### Source passage

—————

Her role at Wild North varies depending on the day or time of year, but mostly involves examining and treating animals, administering medications, feeding and general care. She does most of the exams and treatments herself, but often consults with veterinarian volunteers for more complex injuries.

Spring and summer are the busy seasons where Wild North is caring for hundreds of animals at any given time, King says, because that’s when animals have returned from winter migrations and are producing offspring. The society’s hotline receives calls 365 days a year about wildlife found across northern Alberta.


Owl found injured near power plant

The great horned owl was found caught in a barbed wire fence, hanging by its wing, near the Keephills power plant about an hour west of Edmonton. Workers donned welding gloves so they could get close enough to cut it free, but the bird was calm the entire time.

“We placed him gently into the box as he never once put up a struggle,” says Ashlea Wagner, who transported the bird to Wild North.

The animal hospital, located in a former city pound in north Edmonton, is where the initial examination and treatment occurs. There are cages for small critters like bats, quail and muskrats, larger pens that allow pigeons to fly and even an enclosed plastic swimming pool for waterfowl. There’s a radiology suite for taking X-rays and even has a surgical room where a handful of veterinarians who volunteer for the society can operate.

The owl is brought to the treatment room in the back. It’s little bigger than a service closet with an exam table, a few shelves for equipment and several cages that house pigeons and bats.

Once the owl is free from the box, it’s weighed. A colleague assists King when it comes time to perform the exam; right away it’s clear the news isn’t good.

The bird’s damaged wing is cold to the touch, meaning there’s no circulation and the tissue will soon die. Wild North only rehabilitates animals that can survive on their own in nature, so King makes the tough call and puts it down. Adopting a wild animal isn’t an option.

“For birds, they need to be able to fly perfectly, basically,” King says. “Sometimes unfortunately, they can’t be released. That’s the hard part of the job, the part we don’t like.”

—————

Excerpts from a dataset

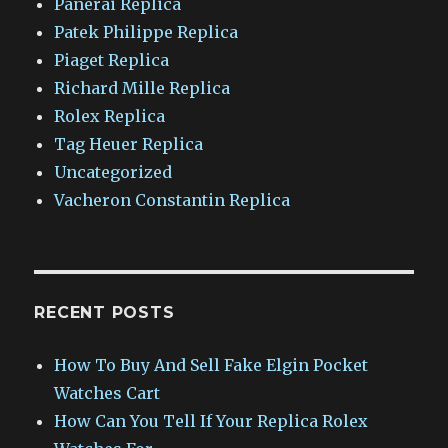
Panerai Replica
Patek Philippe Replica
Piaget Replica
Richard Mille Replica
Rolex Replica
Tag Heuer Replica
Uncategorized
Vacheron Constantin Replica
RECENT POSTS
How To Buy And Sell Fake Elgin Pocket
Watches Cart
How Can You Tell If Your Replica Rolex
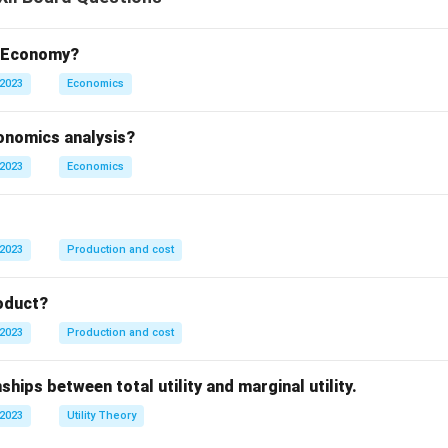
t Economy?
 2023
Economics
conomics analysis?
 2023
Economics
 2023
Production and cost
oduct?
 2023
Production and cost
ships between total utility and marginal utility.
 2023
Utility Theory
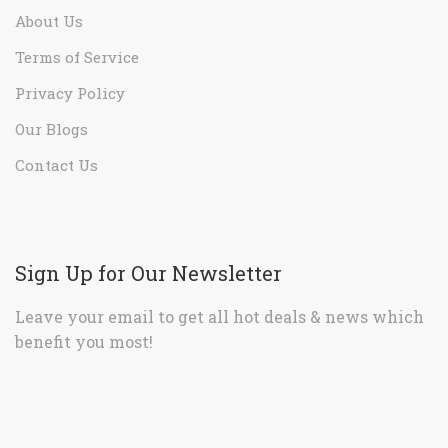
About Us
Terms of Service
Privacy Policy
Our Blogs
Contact Us
Sign Up for Our Newsletter
Leave your email to get all hot deals & news which
benefit you most!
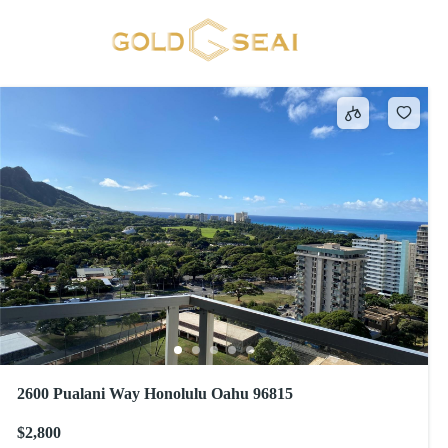
WAIKIKI
624 results
2600 Pualani Way Honolulu Oahu 96815
$2,800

—————

### Work to complete
1: Answer these from the Wild North text:
(a) How many days a year does the society's hotline take calls?
(b) What did the workers put on so they could get close enough to cut the owl free?
(c) Where is the animal hospital?
2: Write out everything from "Once the owl" down to "isn’t an option." in the Wild North text, swapping "wing" for "limb".

### Results for the exercise
1:
(a) 365 days a year.
(b) Welding gloves.
(c) In a former city pound in north Edmonton.

2:
Once the owl is free from the box, it’s weighed. A colleague assists King when it comes time to perform the exam; right away it’s clear the news isn’t good.

The bird’s damaged limb is cold to the touch, meaning there’s no circulation and the tissue will soon die. Wild North only rehabilitates animals that can survive on their own in nature, so King makes the tough call and puts it down. Adopting a wild animal isn’t an option.